Hannah looks beautiful, she's so pretty!!:wub:


----------



## lovesophie (Jan 28, 2008)

Wow, she is seriously, seriously adorable. :wub::wub::wub: Love, love, LOVE her!


----------



## silverhaven (Sep 6, 2009)

She is such a classic beauty :wub: :wub: gorgeous!
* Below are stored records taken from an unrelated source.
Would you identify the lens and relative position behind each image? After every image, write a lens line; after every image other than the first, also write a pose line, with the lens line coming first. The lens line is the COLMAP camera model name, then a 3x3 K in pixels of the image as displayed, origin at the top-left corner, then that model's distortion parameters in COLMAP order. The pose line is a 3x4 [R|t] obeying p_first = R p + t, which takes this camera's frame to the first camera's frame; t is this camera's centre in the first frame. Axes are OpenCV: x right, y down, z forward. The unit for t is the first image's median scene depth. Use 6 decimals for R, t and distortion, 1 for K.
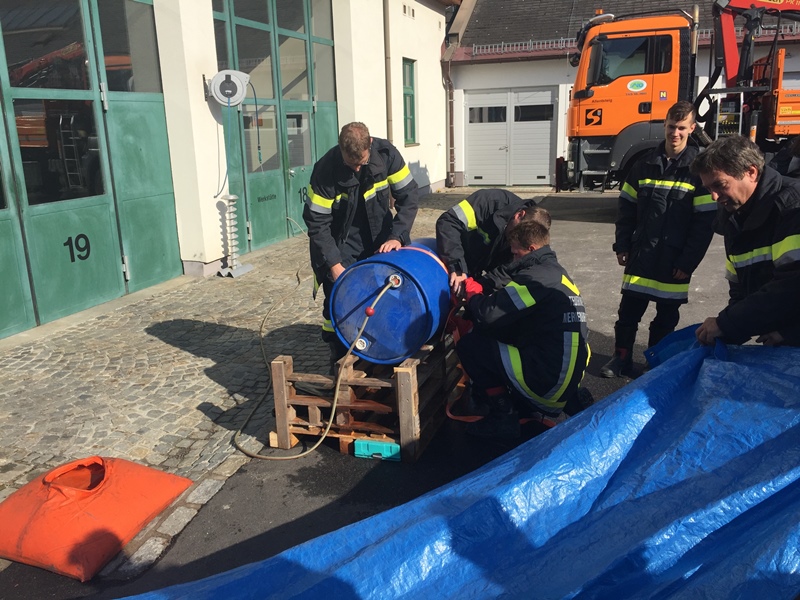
lens RADIAL K [[675.6, 0, 400.0], [0, 675.6, 300.0], [0, 0, 1]] dist [0.012955, -0.005223]
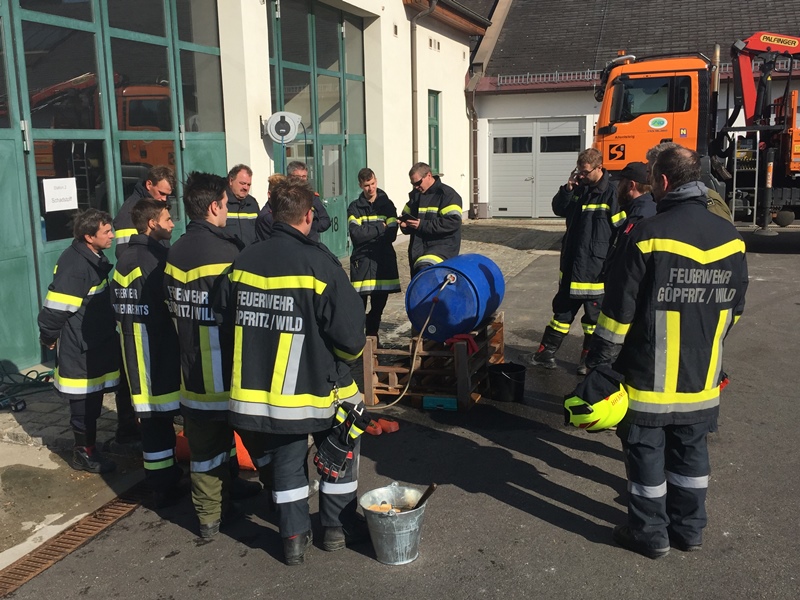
lens RADIAL K [[792.3, 0, 400.0], [0, 792.3, 300.0], [0, 0, 1]] dist [0.003626, 0.016719]
pose [[0.999911, 0.009796, -0.009058, -0.031415], [-0.010358, 0.997882, -0.064220, 0.035650], [0.008410, 0.064308, 0.997895, -0.194166]]
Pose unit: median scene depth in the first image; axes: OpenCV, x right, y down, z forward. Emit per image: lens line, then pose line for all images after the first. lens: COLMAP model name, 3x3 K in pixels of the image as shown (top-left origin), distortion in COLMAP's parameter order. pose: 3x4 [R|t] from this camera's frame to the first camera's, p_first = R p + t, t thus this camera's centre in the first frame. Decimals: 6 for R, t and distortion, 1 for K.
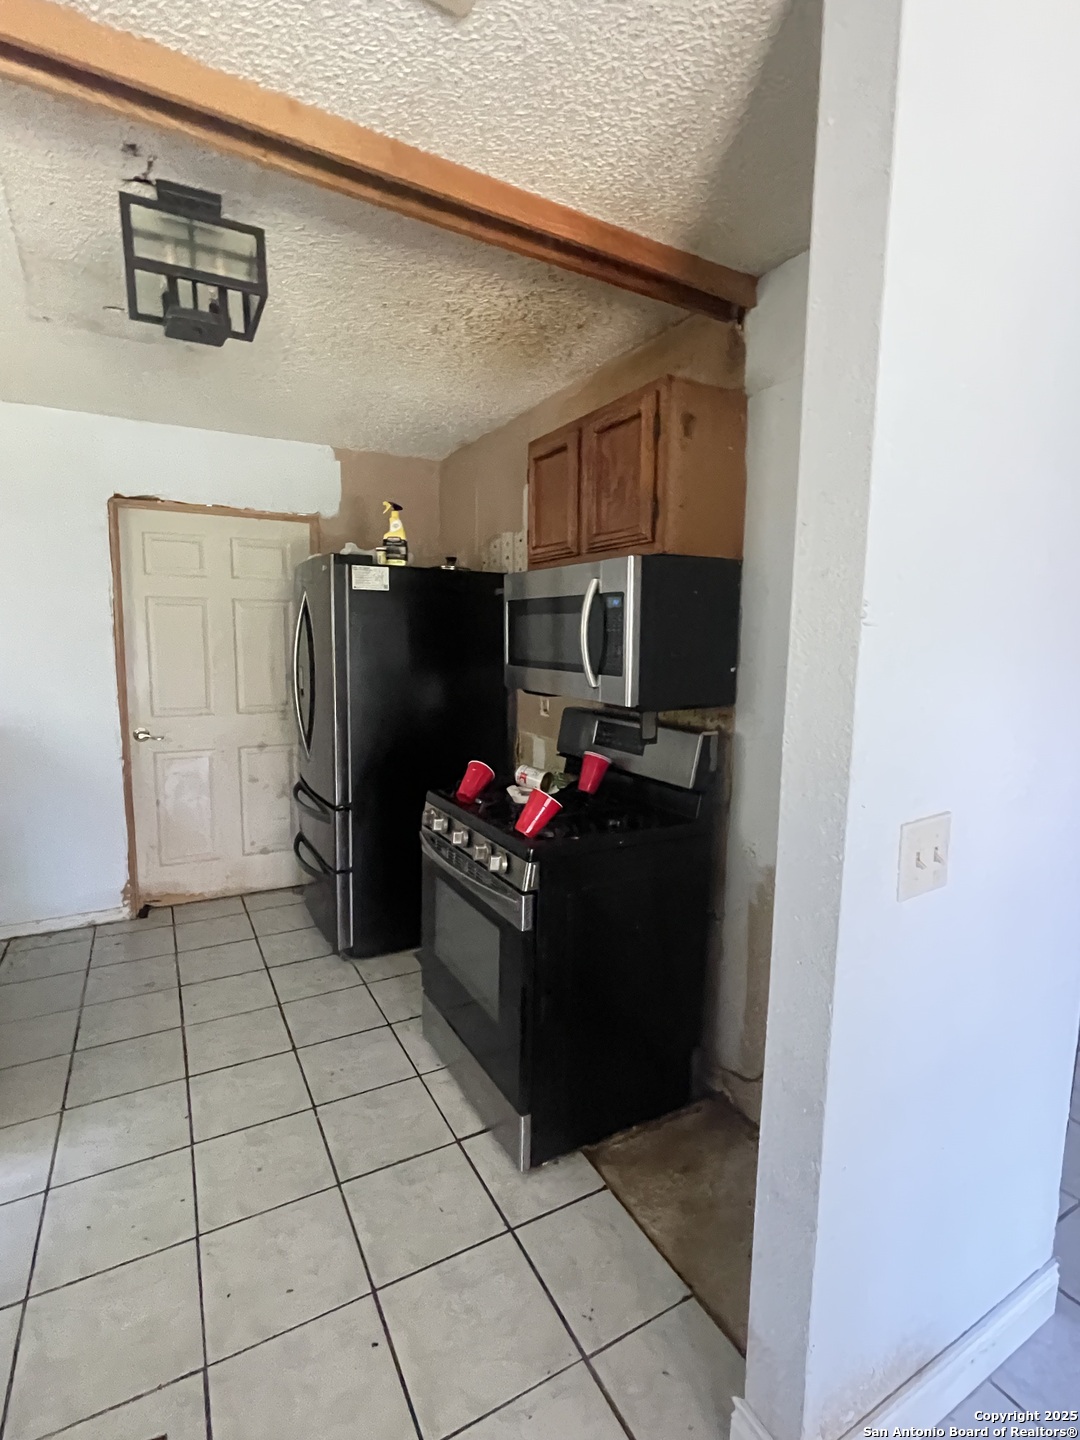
lens RADIAL K [[696.5, 0, 540.0], [0, 696.5, 720.0], [0, 0, 1]] dist [-0.001489, -0.000028]
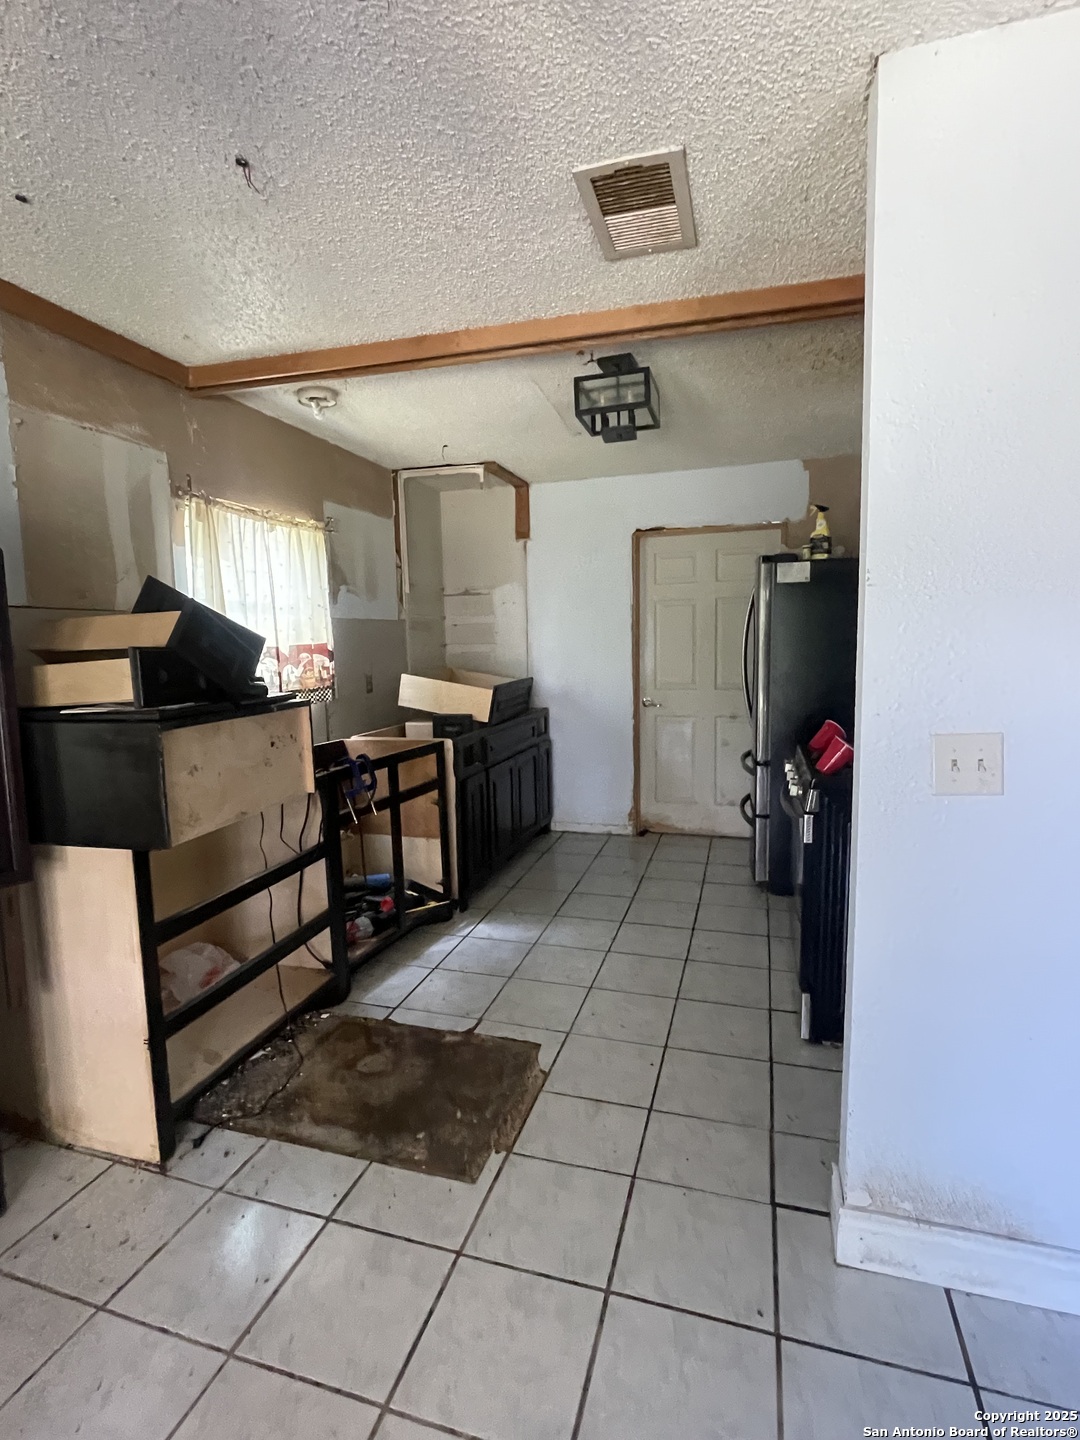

You really do a fabulous job on her. I like the you keep the back of her head a bit longer too. The groom Lola just got the groomer cut really short all the way up to her topknot. I think it looks funny and am going to grow that out a bit.


----------



## aprilb (Jul 9, 2010)

Your Hannah is such a beauty and I can tell she knows it:HistericalSmiley:She sure loves the camera, doesn't she?! I love her little dress. Precious:wub:


----------



## momtoboo (Jan 30, 2006)

Thank you all so much for the lovely compliments for Hannah.


----------



## princessre (Dec 23, 2008)

Hannah is such a sweet-looking princess. Love her!


----------



## Furbaby's Mommie (Jul 10, 2004)

Hannah looks wonderful as usual! So cute! I see Boo sneaked into one of the pictures.


----------



## Katkoota (Feb 18, 2006)

AWWWWWWH 

Look at that CUTE HANNAH!!!! I Looooooooooooove these pictures. Her dress looks soo fitting on her! what a DOLL <3

No where to go? oh boy, Snowy would LOVE to take her to the park.

Sending my kisses to the cutie pie

xoxo
Kat


----------



## Alexa (Aug 6, 2009)

Johita said:


> WOW! Hannah is such a beauty. In the first pic she looks like a little decorative stuffed toy. She's just beautiful and oh so sweet


Hannah looks so adorable, love her sweet dress!
I wanted to say the same, she really looks like a toy in the first pic, precious!!! 

Alexandra :wub:


----------



## dwerten (Oct 6, 2007)

she is so pretty


----------